I had a discussion some years ago with a Houston federal criminal-defense lawyer who was reprinting DOJ press releases on his web page to boost his search engine rankings. He, too, had reprinted a press release about a client of mine who was accused of mortgage fraud; he agreed with me that doing so probably wasn't appropriate.

Lawyers who are ethically representing their clients (as opposed to aggrandizing themselves) will try hard to keep their clients' names out of the public eye. Once a client's reputation in the community is damaged, even an acquittal and an expunction will not restore it.

DOJ press releases are a propaganda tool. The government is trying to get free publicity in its struggle to take away people's freedom. Legitimate information sources don't reprint press releases (any press releases) word-for-word. Newspapers, for example, receiving one of these press releases, will investigate a bit, make sure it's true, see if there's a story of interest to the readers, and give the other side an opportunity to tell its story. Bloggers don't have the same ethical rules as journalists, but real bloggers will - at a bare minimum - cite to the source of the information so that readers can consider the source. Not David - David takes the DOJ's press release and signs his name to it. Better bloggers won't repeat the information without some comment or context - why is this story important to the reader? What does it mean?

By disseminating the government's propaganda without critique, citation, context or comment, a "blogger" serves as nothing more than a conduit for propaganda. He acts, in other words, as a government stooge.

So why do it? I suppose someone has told David that he gets better search placement by adding content often. For a busy lawyer like David, original content shouldn't be hard to come by. More likely, he's got someone else posting on his blog for him, and they don't have anything original to say about the narrow field of Dallas federal criminal defense.

So why not do it?
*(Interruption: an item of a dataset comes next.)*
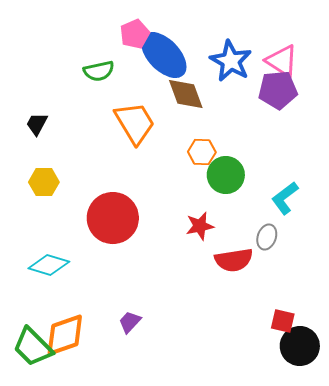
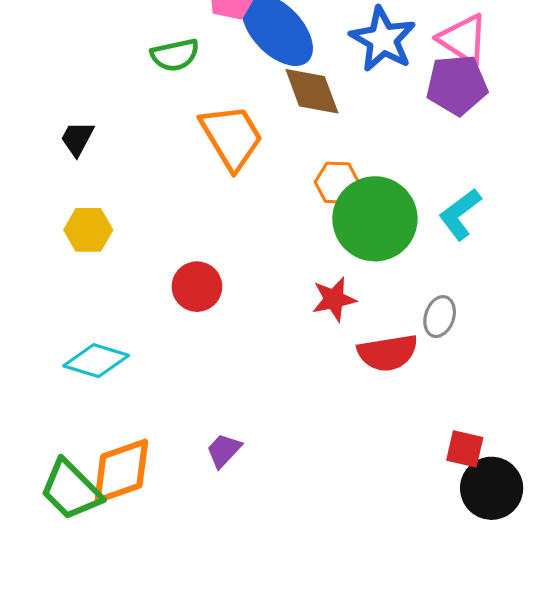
green circle: (226, 175) -> (375, 219), size x1.4
cyan L-shape: (285, 198) -> (460, 214), moved
red circle: (113, 218) -> (197, 287), size x0.6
Because - aside from the fact that our job is to make the government's job more difficult, and not less - what comes around goes around, and some day, David, you will have a client who would just as soon his name not be spread far and wide for the sake of some other lawyer's search-engine rankings.

(Postscript: I got an email from J. Patrick Coolican thanking me for tagging David's plagiarism. "My editor," wrote Patrick, "will be in touch with the judge today." I've burned a PDF of David's blog as it was when I wrote this post so that, after David takes down the offending posts, I can prove that I didn't imagine it.)